Armed with that knowledge, a blogger could fight the subpoena in court. Software also exists that is intended to make it difficult to identify those who want to be anonymous online.
Some of the people blogging on the Room 8 site are named, but many choose to be anonymous. Mr. Smith said he called the assistant district attorney in the Bronx who had issued the subpoena to try to find out more about why prosecutors wanted the Internet Protocol, or I.P. address, of the person who blogged under the name Republican Dissident. But the prosecutors would not share any information, he said.
An I.P. address, together with the date and time of an online comment, can help identify the computer used to make that comment.
Mr. Smith said he was not opposed to helping prosecutors in all cases. “Was somebody found face-down on their keyboard and the I.P. address was going to help identify the killer?” he said. “We’re not free speech absolutists here.”
Steven R. Reed, a spokesman for the Bronx district attorney, Robert T. Johnson, said on Monday that the office had no comment on any investigation related to the subpoenas sent to Room 8. Mr. Reed, however, said it was not uncommon for subpoenas to include nondisclosure language in order to protect an investigation.
In this case, he said, “The district attorney was not aware that a subpoena was sent nor was he aware of the content of the comments, until after the subpoena was sent. The district attorney reviewed the matter, determined that a subpoena was not necessary at this time, and directed that it be withdrawn.”
Because of that withdrawal, Mr. Smith and his lawyers could share court filings in the case and talk about it openly.
In addition to Republican Dissident, prosecutors wanted to identify several other people who chose to post comments anonymously. Some of the comments cited news reports about investigations to support their criticism of Republican officials.
The prospect of helping to unmask some of the commenters on the site made Mr. Smith and Mr. Tsabar nervous.
“If our anonymous bloggers were to learn that we’d been handing out their identities to politicians whom they’ve been criticizing, I think they’d be much less likely to write on the site,” Mr. Smith said.
Mr. Smith and Mr. Tsabar found lawyers willing to represent them free at Public Citizen Litigation Group, a public interest law firm that has been active in other cases involving free speech online.
Pro bono representation was important, Mr. Smith said, because Room 8 does not generate much advertising revenue. Both founders have day jobs unrelated to the site, Mr. Smith as senior political writer at Politico, the online news site devoted to politics, and Mr.

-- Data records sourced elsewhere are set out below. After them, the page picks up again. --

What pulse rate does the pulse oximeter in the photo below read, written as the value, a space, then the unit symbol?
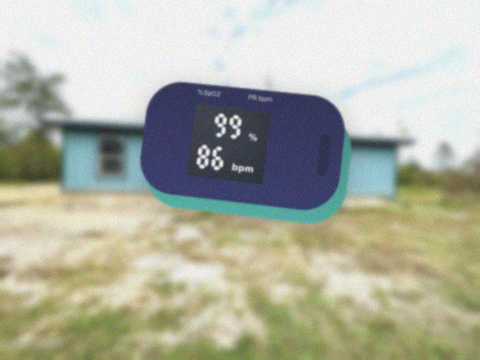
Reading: 86 bpm
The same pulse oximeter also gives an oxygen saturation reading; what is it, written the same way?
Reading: 99 %
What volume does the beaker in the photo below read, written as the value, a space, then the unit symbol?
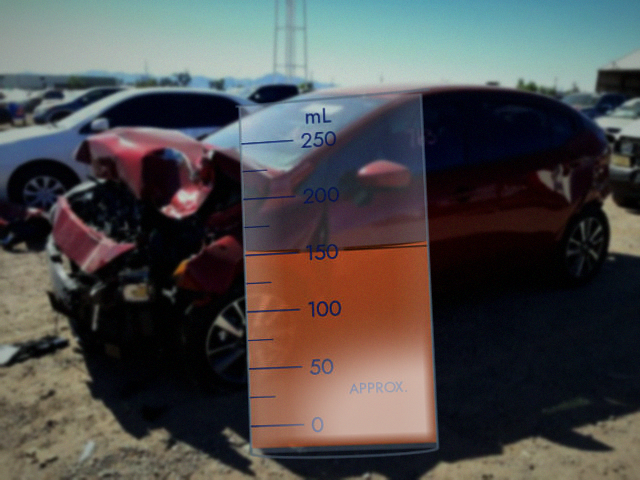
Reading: 150 mL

Tsabar as vice president at Ketchum, a large public relations firm.
Paul Alan Levy, a lawyer at Public Citizen Litigation Group in Washington who has played a role in many free speech cases involving technology, filed a motion to quash the subpoena and argued that the proceedings should not be secret. Filings in the case are on Public Citizen’s Web site.
“They refused to go anyplace and tell me, what are they investigating, why is this speech relevant,” Mr. Levy said. Prosecutors also opposed posting a note on the blog announcing the subpoena, though they eventually permitted Room 8 to try to send an e-mail message in May to Republican Dissident about it. No one answered, but by then, Republican Dissident had already deleted all of his or her posts from the Room 8 site.
“Generally, people post anonymously sometimes for a good reason, sometimes it’s for a bad reason,” Mr. Levy said.
“We argue for a balancing test,” he continued. “Let the discovery be had when there’s a good reason for it.”